Failover Prometheus Pushgateway

The Prometheus Pushgateway needs to run as a singleton to properly track pushed metrics. For this reason the prometheus-pushgateway is active on one host at a time.

To failover the steps involved are the following:

  • Change profile::prometheus::pushgateway_host in Puppet to point to another Prometheus host
  • Change the prometheus-pushgateway.discovery.wmnet record in DNS to point to the same host.
  • Run puppet on the old and new host, then on all prometheus hosts in codfw/eqiad to make sure metrics are polled from the new host

Stale file for node-exporter textfile

Certain metrics are periodically generated by dumping Prometheus-formatted plaintext files (extension .prom) into /var/lib/prometheus/node.d/. The processes that generate the files run asynchronously to node-exporter, normally via systemd timers, and such processes can fail to update the files. The alert fire whenever such metric files have failed to be updated; the Icinga alert description will be something like the following:

 cluster=analytics file=debian_version.prom instance=an-worker1101 job=node site=eqiad

Meaning that an-worker1101 has failed to update debian_version.prom. Debugging such failures usually involved finding out which systemd timer is responsible for generating the file, usually by looking at puppet, and further debug from there.

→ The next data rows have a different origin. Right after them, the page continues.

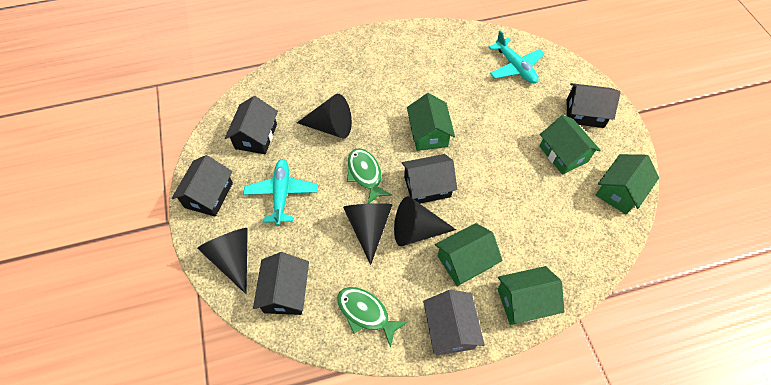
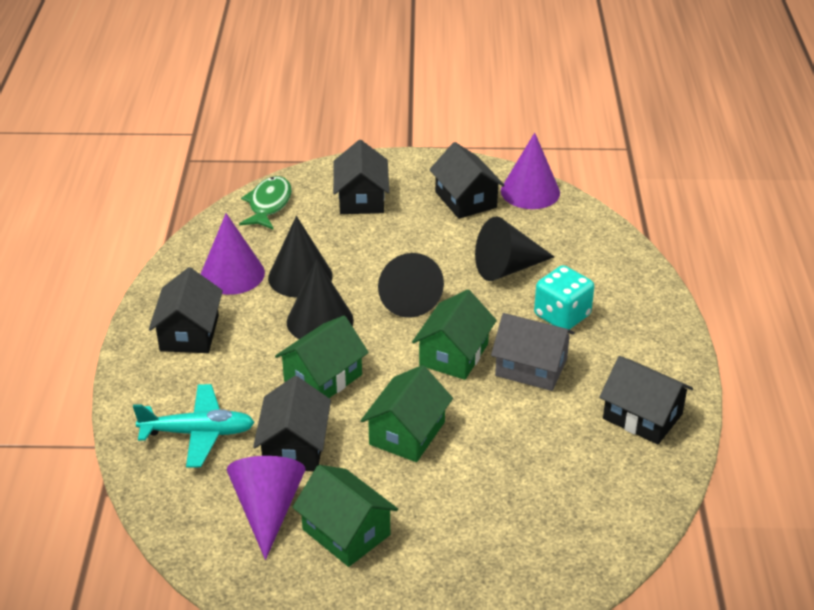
green fish: [337,287,408,348] [347,148,393,204] = 2 -> [239,176,292,230] = 1
green house: [407,93,455,151] [435,223,502,286] [498,266,565,325] [539,115,601,175] [595,154,659,214] = 5 -> [275,316,369,398] [292,465,398,567] [361,365,453,462] [412,290,497,380] = 4
purple cone: none = 0 -> [201,213,265,295] [227,456,306,560] [501,133,560,209] = 3
turquoise dice: none = 0 -> [534,265,594,330] = 1
turquoise plane: [243,159,318,226] [489,30,545,84] = 2 -> [133,384,255,468] = 1

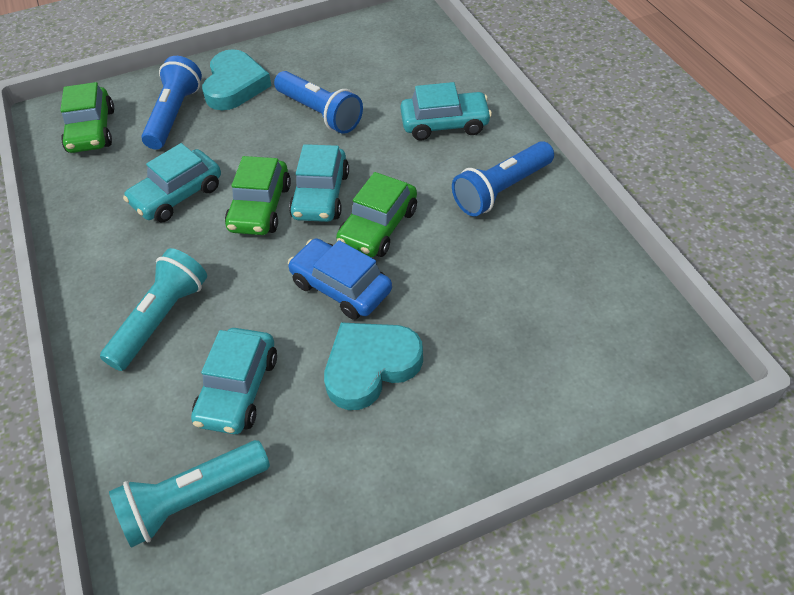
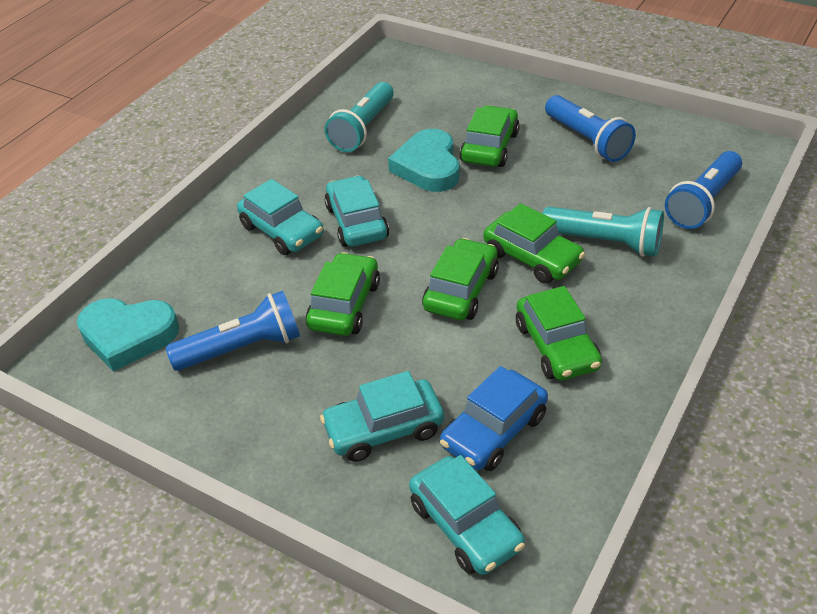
green car: [60,82,114,153] [225,156,291,235] [336,172,417,257] = 3 -> [306,252,380,336] [422,238,499,320] [460,105,520,167] [484,203,585,284] [516,286,602,381] = 5

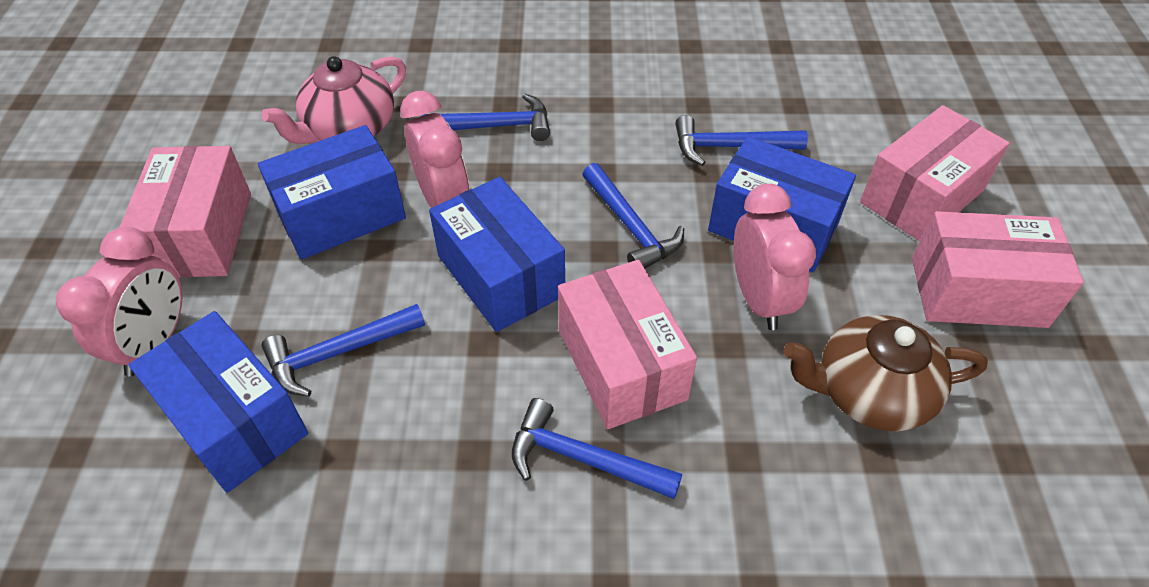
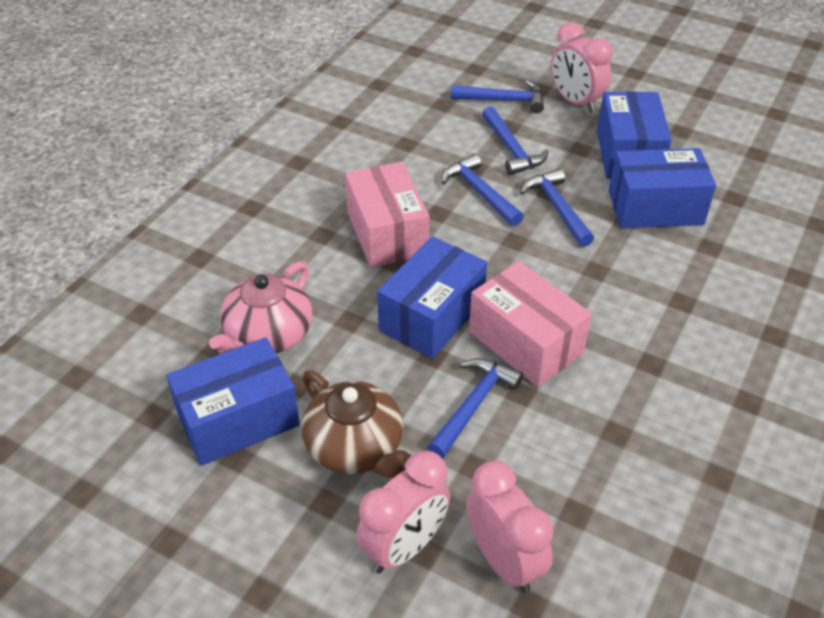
pink box: [120,146,251,278] [558,260,697,429] [860,105,1010,241] [912,211,1084,328] = 4 -> [345,162,429,268] [469,261,592,387] = 2

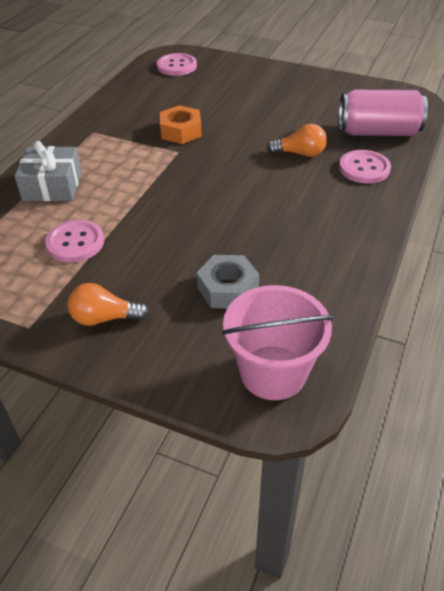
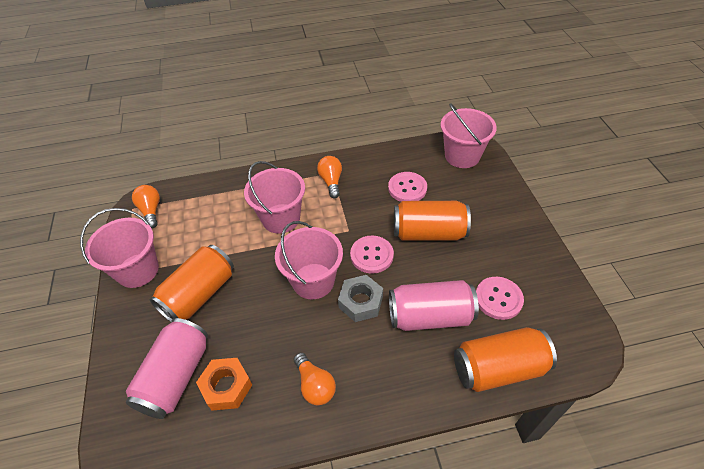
grey gift: [15,141,81,201] = 1 -> none = 0
orange can: none = 0 -> [149,245,234,322] [394,201,471,241] [454,327,557,392] = 3
orange light bulb: [68,283,149,326] [267,124,327,157] = 2 -> [132,185,160,228] [294,352,336,405] [317,156,342,198] = 3
pink bucket: [222,285,334,400] = 1 -> [80,208,159,288] [244,161,305,234] [275,221,343,299] [440,103,497,168] = 4
pink can: [339,90,428,136] = 1 -> [126,318,208,419] [389,280,479,331] = 2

Pingthing Non-23xx HTTP response

A URL checked by the blackbox/pingthing prometheus job is returning a non 200/300 HTTP code, the URL contained in the instance label should be checked for problems.

Depool Prometheus for reads and writes

If the Prometheus host is in eqiad/codfw then depooling from the read path involves issuing a depool and then pool on the host itself (or via confctl). For Prometheus on PoPs there's no depool on the read path.

For the "write" path (i.e. send alerts) the depool consists on setting alertmanagers: [] in hiera for the host in question and revert the change once done.